Slowing Down to Go Faster

We live in an era where everyone wants to go faster. The speed at which technology evolves forces us to keep up with change and adapt quickly. So, how can we slow down? We just do. We need to allocate capacity in our time, teams, and organizations to make sure we can improve the processes that make us work harder, not smarter.

Failure as a Measure of Progress

We hear this all the time. But do we get it? Traditional organizations and management have been trained to avoid failure at all cost. This approach has made individuals overly cautious and not willing to take controlled risks. Understanding what doesn’t work allows us to move closer to find what does. DevOps provides a framework where experimentation and controlled risks can be taken. Business value is delivered quickly to customers and when problems are found, the framework is setup to fix them quickly.
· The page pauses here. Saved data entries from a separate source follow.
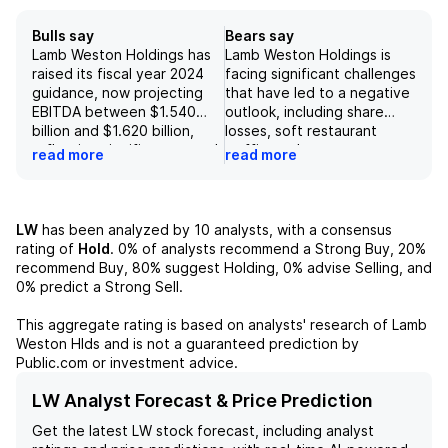
Bulls say
Bears say
Lamb Weston Holdings has
Lamb Weston Holdings is
raised its fiscal year 2024
facing significant challenges
guidance, now projecting
that have led to a negative
EBITDA between $1.540
outlook, including share
billion and $1.620 billion,
losses, soft restaurant
reflecting significant growth
traffic, and a
read more
read more
of 23% to 30% largely
supply/demand imbalance,
driven by the LW EMEA
which have resulted in a
acquisition. The company
downward revision of FY25
also adjusted its revenue
EBITDA expectations to
LW
has been analyzed by
10
analysts, with a consensus
outlook to a range of $6.8
$1.44 billion, a decrease of
rating of
Hold
.
0%
of analysts recommend a Strong Buy,
20%
billion to $7.0 billion,
$228 million from previous
recommend Buy,
80%
suggest Holding,
0%
advise Selling, and
indicating a 27% to 31%
estimates. The company
0%
predict a Strong Sell.
increase, with an underlying
anticipates a 34% decline in
sales growth rate of 6.5%
EBITDA for the first quarter
This aggregate rating is based on analysts' research of
Lamb
to 8.5%, showcasing
of FY25, alongside a
Weston Hlds
and is not a guaranteed prediction by
resilience in volume and
projected 3% volume
Public.com or investment advice.
price/mix dynamics.
decline in the first half of
Additionally, the anticipated
the fiscal year, attributed to
LW Analyst Forecast & Price Prediction
margin improvements in
competitive pressures and
Get the latest
LW
stock forecast, including analyst
North America and
the exit from lower-margin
Excessive Planning as a Measure of Stagnation

Traditional management practices have tried for decades to plan every single aspect of a project. Studies have shown that 60% of requirements defined at the beginning of a project are changed during the lifecycle of a project. Focusing on planning major initiatives and main goals will provide a lean approach that will create a more dynamic structure with faster results and shorter time to market.

Iterating Small and Often

DevOps uses Agile methodologies as part of its foundation. Getting feedback from the work we are doing and making corrections as quick as possible, not only allows us to provide quicker business value to the customer, but also reduces risks and the possibilities of introducing problems into the final product.

Using The Team Playbook

Atlassian provides a free tool that gives teams the opportunity to asses their health and figure out which areas require some work and improve the performance and capabilities of the team as a whole. We strongly recommend organizations and teams take some time to do this exercise. You can find more information at: https://www.atlassian.com/team-playbook.
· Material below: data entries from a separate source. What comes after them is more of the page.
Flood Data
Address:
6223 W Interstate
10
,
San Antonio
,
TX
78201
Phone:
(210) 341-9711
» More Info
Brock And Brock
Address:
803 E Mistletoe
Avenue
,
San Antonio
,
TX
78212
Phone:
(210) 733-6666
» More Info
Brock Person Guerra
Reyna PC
You will have the opportunity to check the health of your team and understand the work needed to bring the team to where it’s needed to be more effective and efficient.

Escape Chaos: DevOps Event Hosted by Blended Perspectives

Introducing the transformative power of DevOps culture was the cornerstone of our recent Escape Chaos DevOps event. The teamwork of solving puzzles in the escape rooms was a great way to illustrate escaping chaos through DevOps. Plus it was a lot of fun!

Nothing is greater than teaching individuals and organizations the power of DevOps to make their teams effective and efficient. The Blended Perspectives Team would like to thank everyone who attended the event and helped make it such a great success!